With that in mind, here is a possible override to modify T.RandomRotation
:
class RandomRotation(T.RandomRotation):
def __init__(*args, **kwargs):
super(RandomRotation, self).__init__(*args, **kwargs) # let super do all the work
self.angle = self.get_params(self.degrees) # initialize your random parameters
def forward(self): # override T.RandomRotation's forward
fill = self.fill
if isinstance(img, Tensor):
if isinstance(fill, (int, float)):
fill = [float(fill)] * F._get_image_num_channels(img)
else:
fill = [float(f) for f in fill]
return F.rotate(img, self.angle, self.resample, self.expand, self.center, fill)
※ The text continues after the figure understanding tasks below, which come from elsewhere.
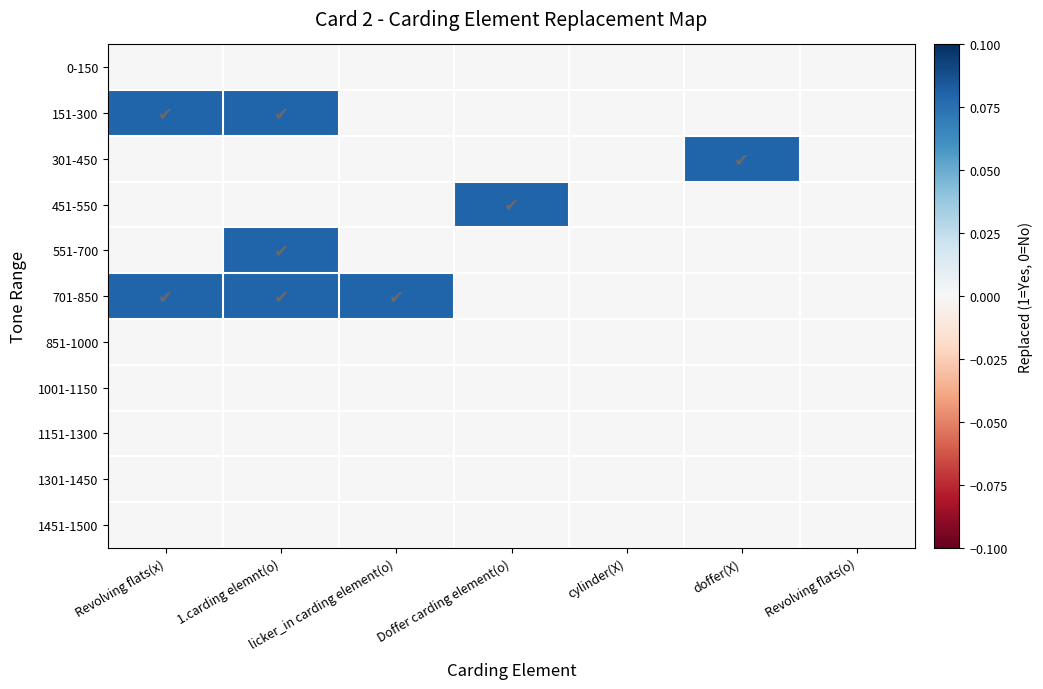

Reading left to right, extract all data points from this chart.

0-150: Revolving flats(x)=0.0	1.carding elemnt(o)=0.0	licker_in carding element(o)=0.0	Doffer carding element(o)=0.0	cylinder(X)=0.0	doffer(X)=0.0	Revolving flats(o)=0.0
151-300: Revolving flats(x)=0.1	1.carding elemnt(o)=0.1	licker_in carding element(o)=0.0	Doffer carding element(o)=0.0	cylinder(X)=0.0	doffer(X)=0.0	Revolving flats(o)=0.0
301-450: Revolving flats(x)=0.0	1.carding elemnt(o)=0.0	licker_in carding element(o)=0.0	Doffer carding element(o)=0.0	cylinder(X)=0.0	doffer(X)=0.1	Revolving flats(o)=0.0
451-550: Revolving flats(x)=0.0	1.carding elemnt(o)=0.0	licker_in carding element(o)=0.0	Doffer carding element(o)=0.1	cylinder(X)=0.0	doffer(X)=0.0	Revolving flats(o)=0.0
551-700: Revolving flats(x)=0.0	1.carding elemnt(o)=0.1	licker_in carding element(o)=0.0	Doffer carding element(o)=0.0	cylinder(X)=0.0	doffer(X)=0.0	Revolving flats(o)=0.0
701-850: Revolving flats(x)=0.1	1.carding elemnt(o)=0.1	licker_in carding element(o)=0.1	Doffer carding element(o)=0.0	cylinder(X)=0.0	doffer(X)=0.0	Revolving flats(o)=0.0
851-1000: Revolving flats(x)=0.0	1.carding elemnt(o)=0.0	licker_in carding element(o)=0.0	Doffer carding element(o)=0.0	cylinder(X)=0.0	doffer(X)=0.0	Revolving flats(o)=0.0
1001-1150: Revolving flats(x)=0.0	1.carding elemnt(o)=0.0	licker_in carding element(o)=0.0	Doffer carding element(o)=0.0	cylinder(X)=0.0	doffer(X)=0.0	Revolving flats(o)=0.0
1151-1300: Revolving flats(x)=0.0	1.carding elemnt(o)=0.0	licker_in carding element(o)=0.0	Doffer carding element(o)=0.0	cylinder(X)=0.0	doffer(X)=0.0	Revolving flats(o)=0.0
1301-1450: Revolving flats(x)=0.0	1.carding elemnt(o)=0.0	licker_in carding element(o)=0.0	Doffer carding element(o)=0.0	cylinder(X)=0.0	doffer(X)=0.0	Revolving flats(o)=0.0
1451-1500: Revolving flats(x)=0.0	1.carding elemnt(o)=0.0	licker_in carding element(o)=0.0	Doffer carding element(o)=0.0	cylinder(X)=0.0	doffer(X)=0.0	Revolving flats(o)=0.0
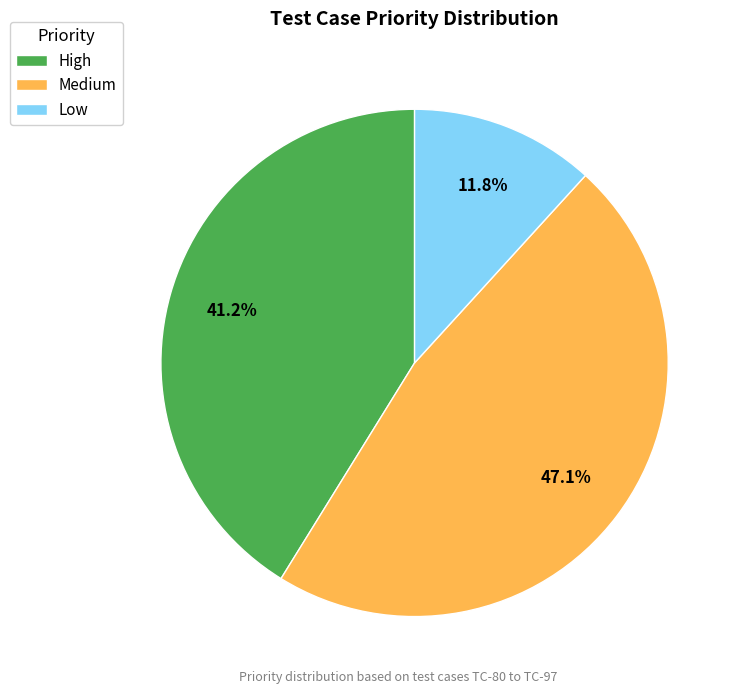

Is it true that Low is 12% of the pie?

True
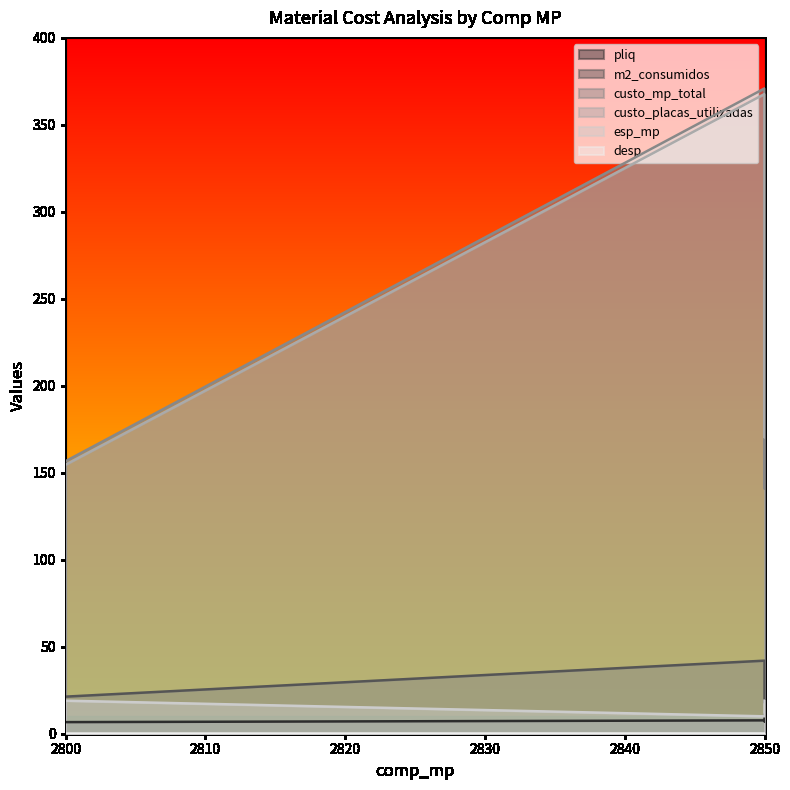

What is the average value of the desp series?

0.1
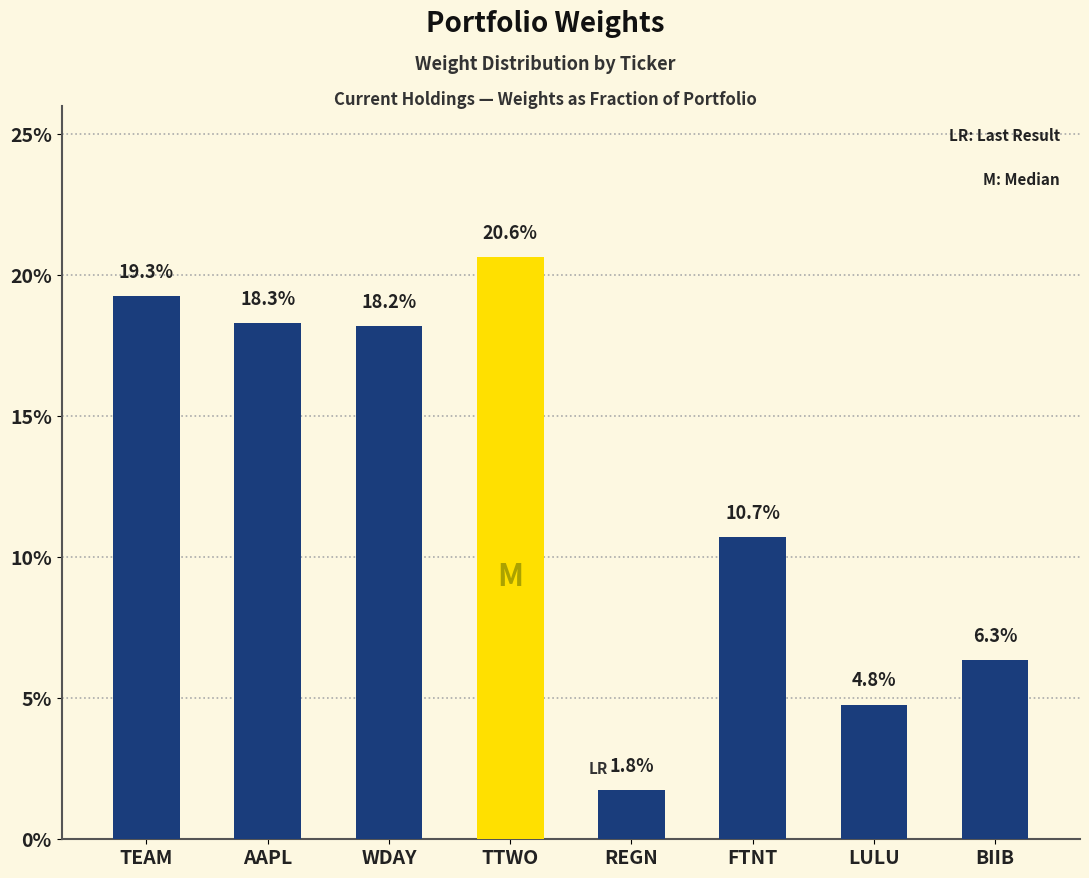

What position from the left is FTNT?

6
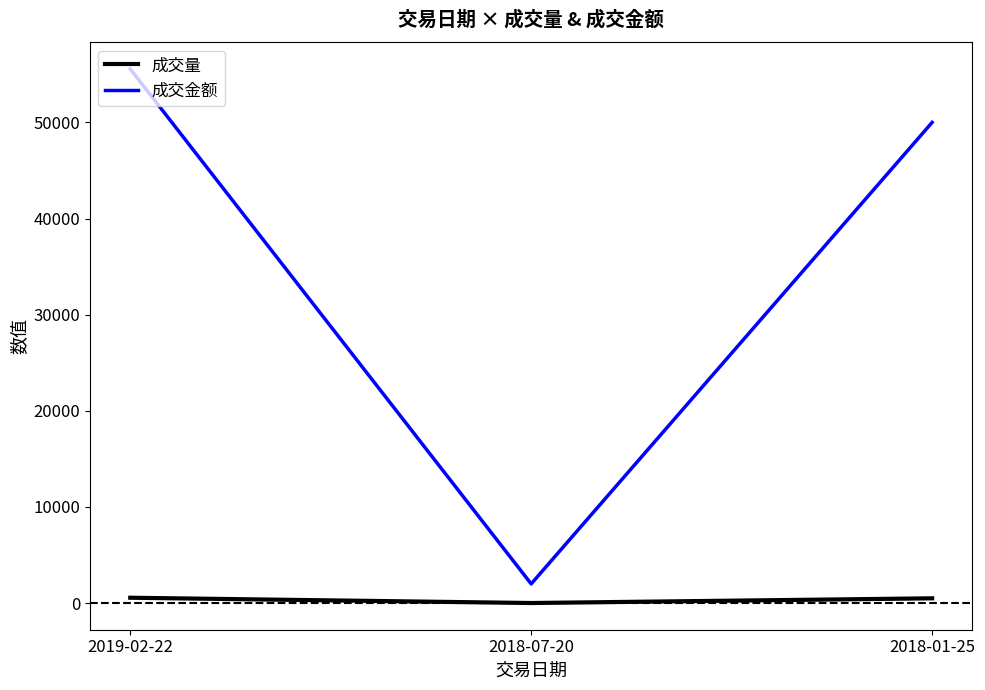

Which series has the largest range (max minus min)?

成交金额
I've essentially copied T.RandomRotation
's forward
function, the only difference being that the parameters are sampled in __init__
(i.e. once) instead of inside the forward
(i.e. on every call). Torchvision's implementation covers all cases, you generally won't need to copy the full forward
. In some cases, you can just call the functional version pretty much straight away. For example, if you don't need to set the fill
parameters, you can just discard that part and only use:
class RandomRotation(T.RandomRotation):
def __init__(*args, **kwargs):
super(RandomRotation, self).__init__(*args, **kwargs) # let super do all the work
self.angle = self.get_params(self.degrees) # initialize your random parameters
def forward(self): # override T.RandomRotation's forward
return F.rotate(img, self.angle, self.resample, self.expand, self.center)
If you want to override other random transforms you can look at the source code. The API is fairly self-explanatory and you shouldn't have too many issues implementing an override for each transform.